Morpheus: Multi-Dataset Support (f86ec2342)

Morpheus gained a dataset selector, parameterized queries, and a registry table today. Previously, Morpheus queries ran against a single implicit dataset — a significant limitation for any platform claiming to be multi-CDM. The dataset selector allows analysts to choose which CDM they're querying against, the queries are now parameterized accordingly, and the registry table tracks which datasets have been analyzed. This is foundational infrastructure for the cross-CDM comparison workflows that are coming later this quarter.

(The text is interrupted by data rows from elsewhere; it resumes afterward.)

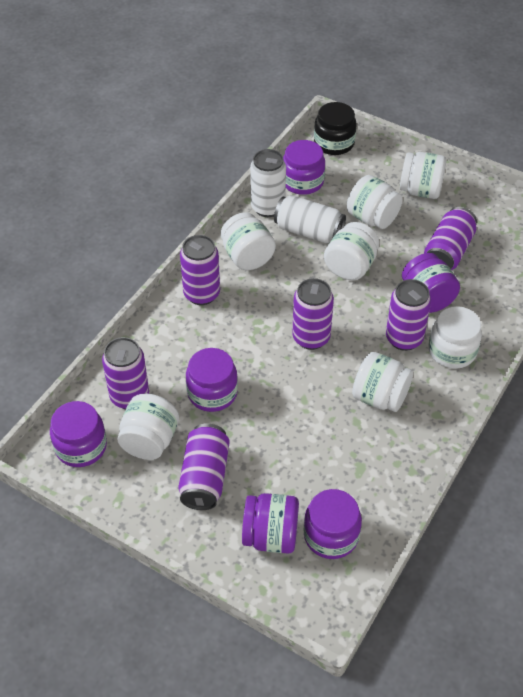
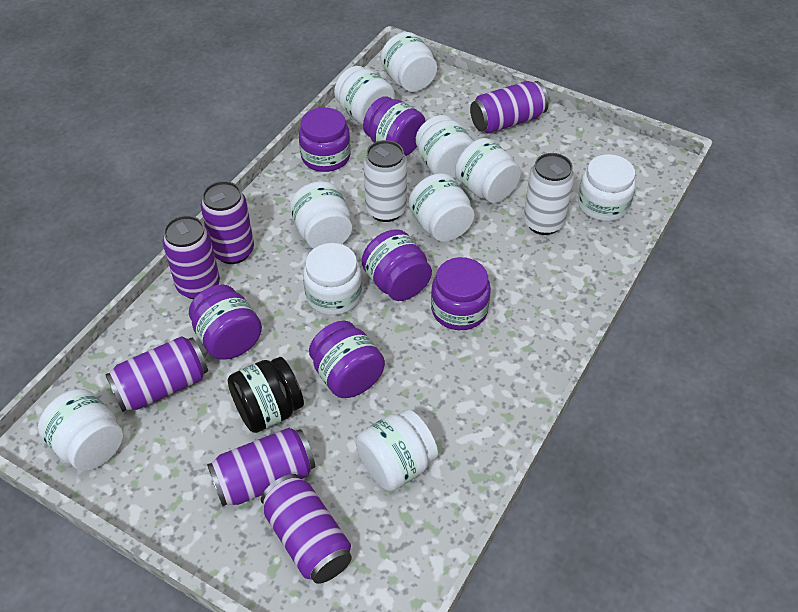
white jar: [117,393,179,460] [221,212,276,270] [324,222,379,280] [347,175,402,229] [352,352,413,412] [400,152,446,199] [429,306,482,369] = 7 -> [38,389,123,471] [290,181,352,248] [303,243,362,315] [334,66,395,125] [356,409,438,491] [380,32,437,92] [409,173,474,242] [416,115,474,178] [455,138,521,203] [578,154,636,221] = 10

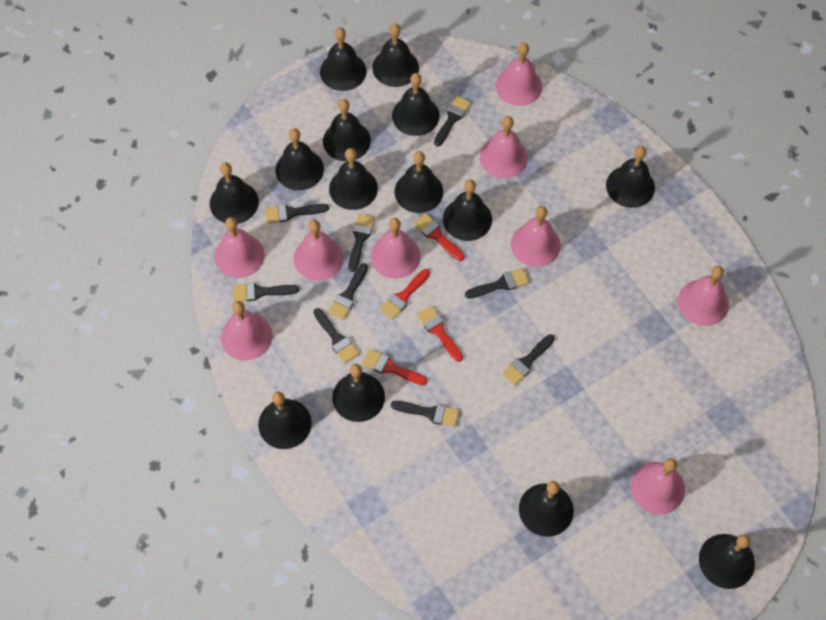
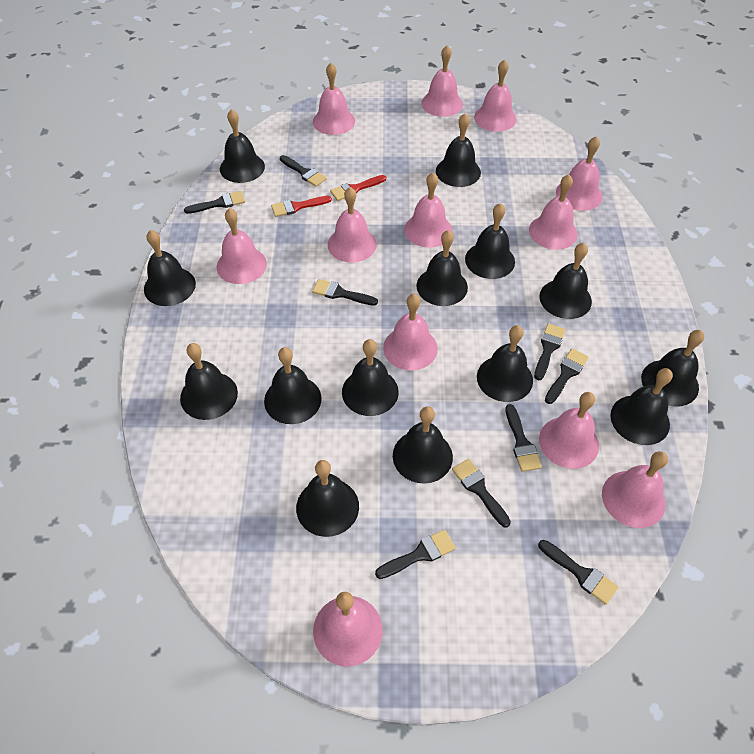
pink bell: [214,217,265,278] [221,301,273,361] [294,220,344,281] [371,218,421,279] [480,116,528,179] [495,43,542,106] [511,206,561,267] [631,458,685,514] [678,266,729,326] = 9 -> [217,208,267,284] [313,63,355,135] [313,592,383,667] [328,187,377,262] [383,294,438,370] [404,172,452,248] [421,45,463,117] [474,59,517,132] [529,174,578,250] [539,392,599,469] [556,136,603,211] [602,451,668,528] = 12
red brush: [362,349,427,385] [379,269,430,320] [413,213,464,261] [417,306,463,362] = 4 -> [271,196,332,217] [330,175,386,201] = 2

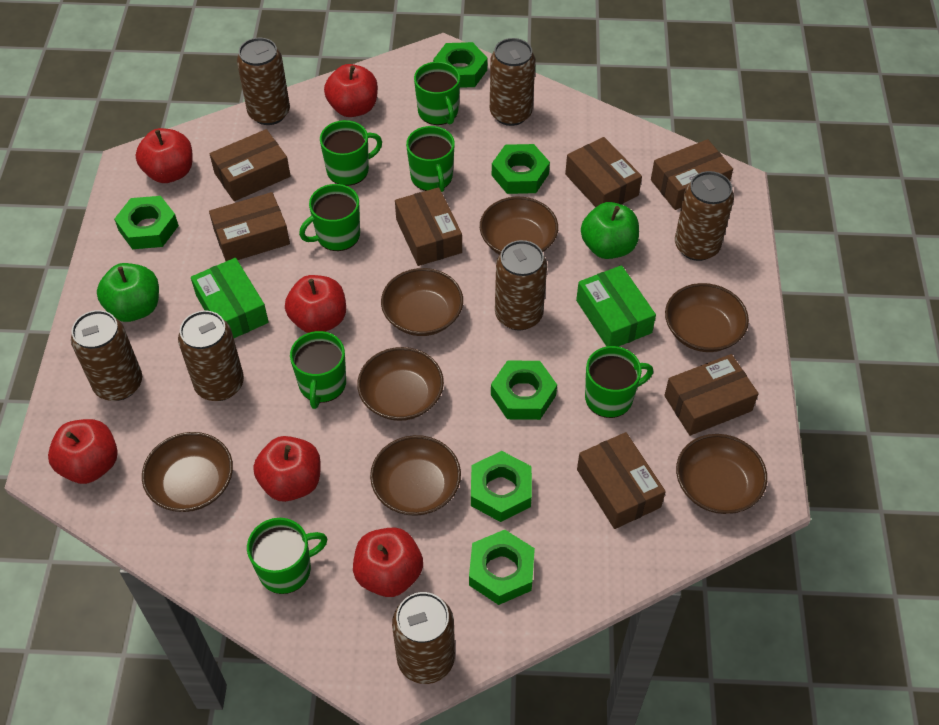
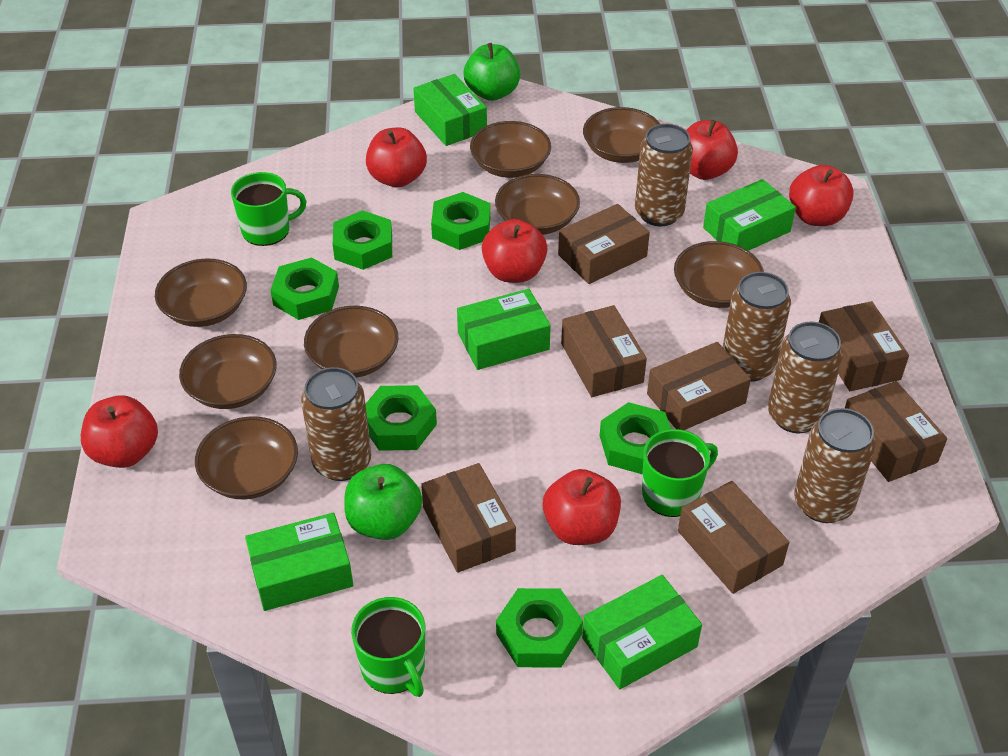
brown bowl: [142,432,233,512] [357,347,444,421] [370,435,461,516] [381,268,463,336] [480,197,558,255] [665,283,749,352] [676,434,767,514] = 7 -> [155,258,247,327] [179,334,277,409] [195,416,298,499] [304,306,398,378] [470,121,551,178] [495,174,580,235] [583,107,660,163] [674,241,764,308] = 8
brown can: [71,310,142,401] [178,311,244,401] [237,38,290,125] [392,592,455,684] [490,38,536,126] [495,240,547,331] [675,171,734,261] = 7 -> [301,367,371,481] [635,124,693,226] [723,272,791,382] [768,322,843,433] [794,408,876,523] = 5
green box: [191,258,269,338] [576,265,656,347] = 2 -> [245,513,353,611] [413,74,487,146] [457,289,551,370] [582,575,702,689] [703,179,796,251] = 5
green mug: [247,518,328,594] [290,331,346,409] [299,184,360,251] [320,120,382,186] [406,126,455,192] [414,62,460,125] [585,346,653,418] = 7 -> [231,172,307,246] [351,597,425,697] [642,429,718,517] = 3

PostgreSQL Numeric Type Fix (aa02db2be)

A subtle but painful bug: durationHours was coming back from PostgreSQL as a string-typed numeric, causing downstream arithmetic to silently produce NaN. Wrapping it in Number() is a one-line fix, but finding it required actually debugging a Morpheus duration calculation that was returning nonsense values. Worth noting for anyone writing queries against PostgreSQL columns that look like numbers but arrive as strings in certain ORM/driver configurations.

On the Horizon: Volcano Plots via Darkstar

Today's work laid groundwork documented in volcano-plot-darkstar-handoff.md for what's coming next. The CodeWASResults.tsx component currently renders a placeholder where an interactive volcano plot will live. The blocker hasn't been the visualization layer — it's been the data. The current CodeWAS backend only returns {label, count} aggregate signals with no per-concept statistical significance data.

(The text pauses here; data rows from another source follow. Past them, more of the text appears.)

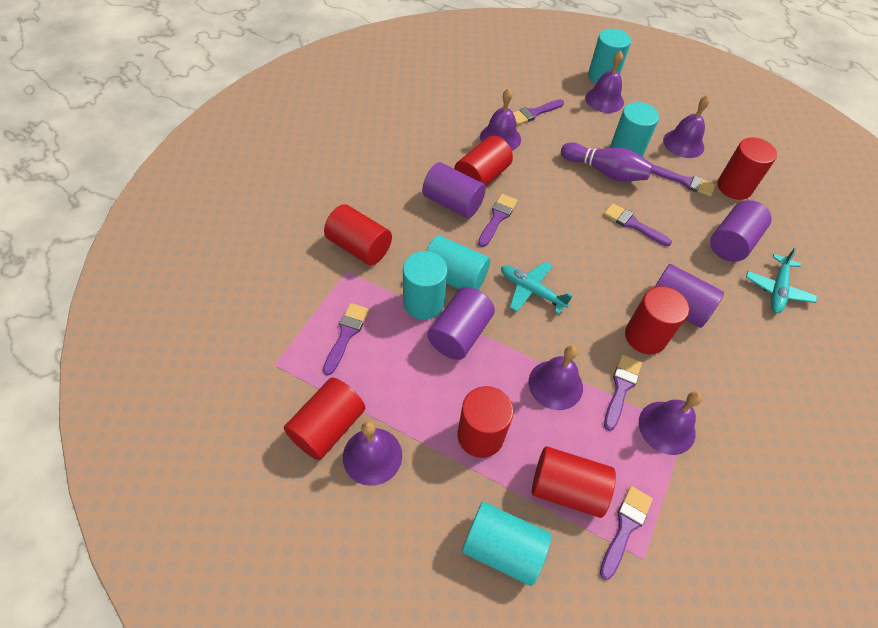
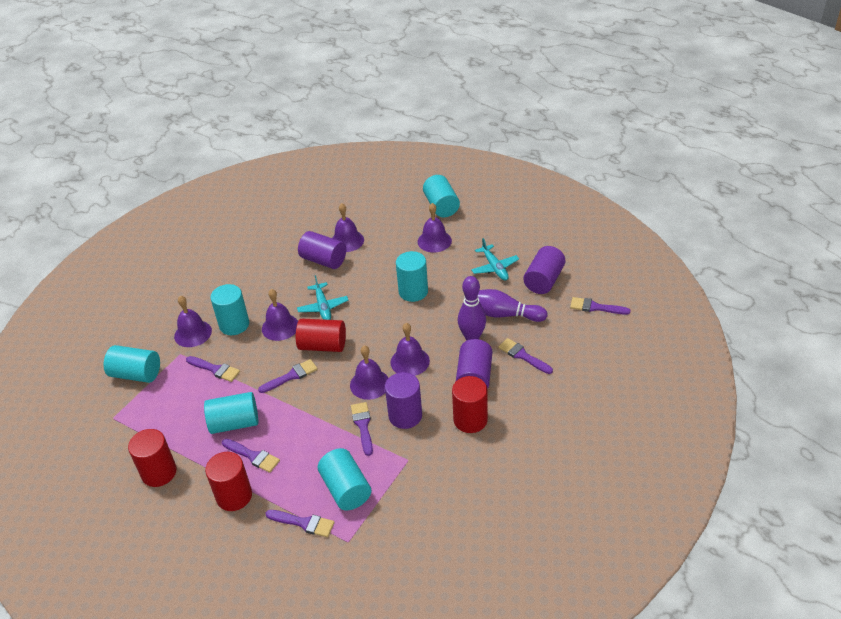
purple bowling pin: [561,142,653,181] = 1 -> [458,276,486,340] [478,289,548,322] = 2
red cylinder: [284,377,365,460] [324,204,392,265] [454,136,513,186] [457,386,514,458] [532,446,616,518] [625,286,689,354] [718,138,777,200] = 7 -> [128,429,177,487] [205,452,252,511] [296,319,346,352] [452,376,488,433] = 4
turquoise cylinder: [403,251,448,320] [426,236,490,290] [462,502,552,586] [588,29,631,84] [610,102,659,157] = 5 -> [104,345,160,383] [204,392,258,434] [210,284,249,335] [318,448,371,510] [396,251,428,302] [423,175,460,217] = 6

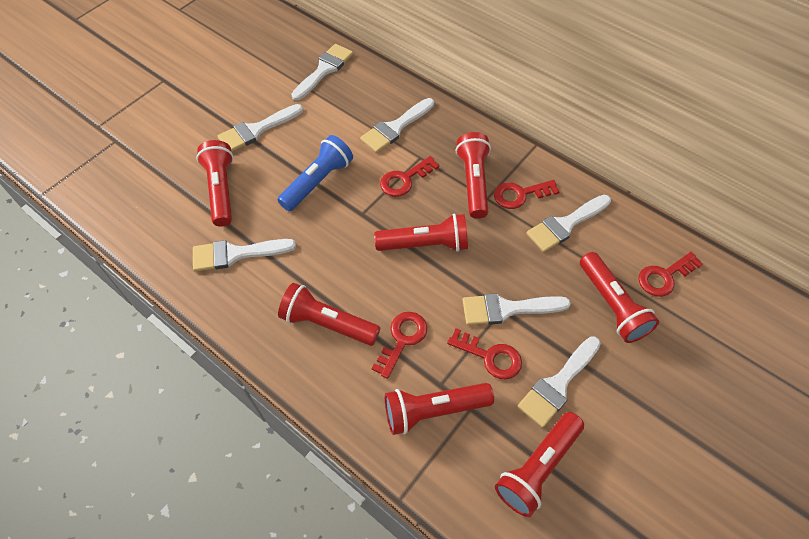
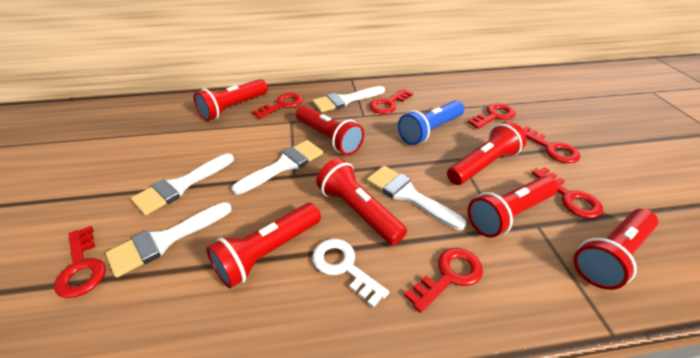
red key: [372,312,427,379] [380,156,439,197] [447,328,522,379] [494,180,559,209] [638,252,703,297] = 5 -> [54,226,106,298] [252,93,303,119] [369,89,413,114] [404,248,483,313] [467,104,516,129] [523,126,580,163] [532,167,603,218] = 7
white brush: [193,239,296,272] [218,104,303,152] [291,44,353,101] [360,98,434,153] [463,293,571,325] [518,336,601,428] [526,195,611,252] = 7 -> [105,202,232,278] [131,154,234,215] [232,140,323,195] [312,86,385,113] [367,166,466,230] = 5
white key: none = 0 -> [312,239,389,308] = 1

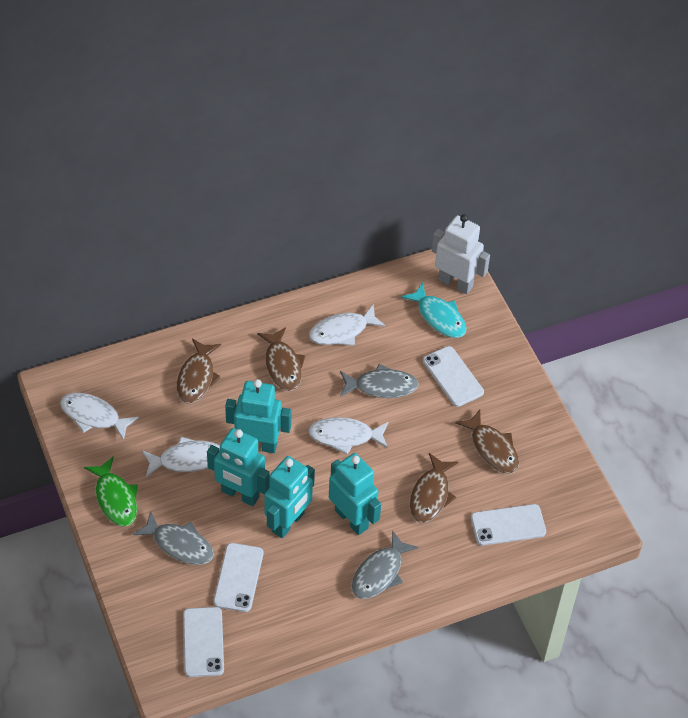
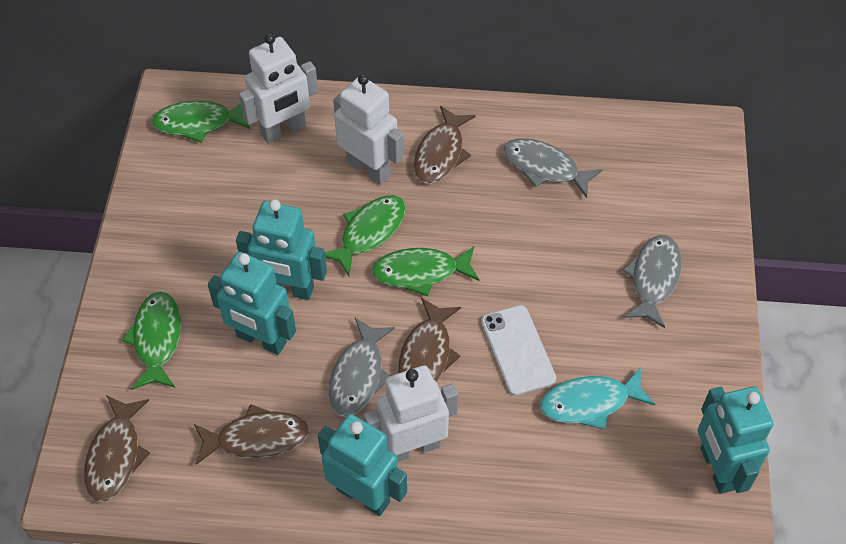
green fish: [84,456,138,526] = 1 -> [122,292,181,390] [151,101,250,143] [325,195,406,276] [372,246,479,296] = 4
white fish: [60,393,139,441] [142,437,220,477] [308,417,388,455] [309,304,386,346] = 4 -> none = 0
white phone: [183,607,224,677] [213,543,263,612] [423,346,484,407] [471,504,546,546] = 4 -> [481,305,556,396] = 1
white robot: [432,214,490,294] = 1 -> [239,33,318,144] [333,74,404,185] [363,365,458,462] = 3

That changes with Darkstar. The R runtime container (recently renamed from parthenon-r to parthenon-darkstar, service name darkstar in docker-compose) already computes per-outcome {log_hr, p_value, ci_95_lower, ci_95_upper} via CohortMethod in r-runtime/api/estimation.R. The plumbing to call it from Laravel is straightforward — config('services.r_runtime.url') resolves to http://darkstar:8787. The implementation task is connecting CodeWAS results to a new Darkstar endpoint and rendering the volcano plot with those coordinates.

What's Next

  • Volcano plot implementation — wire CodeWASResults.tsx to Darkstar's estimation endpoint and render a proper interactive log_HR vs -log10(p) scatter plot with significance thresholds
  • Cross-CDM comparison in Morpheus — the dataset registry table sets up the UI; the backend aggregation layer needs to follow
  • Evidence Investigation polish — the pin/unpin workflow and evidence export are the two remaining rough edges before this can be considered feature-complete
  • Darkstar endpoint expansionPatientLevelPrediction feature importance scores are available in the container but not yet surfaced anywhere in the frontend; a feature importance panel for PLP models is a natural next step

Today was a grind in the best sense — lots of small fixes that collectively make Evidence Investigation feel solid enough to hand to a real analyst. The foundation is there. Now we build upward.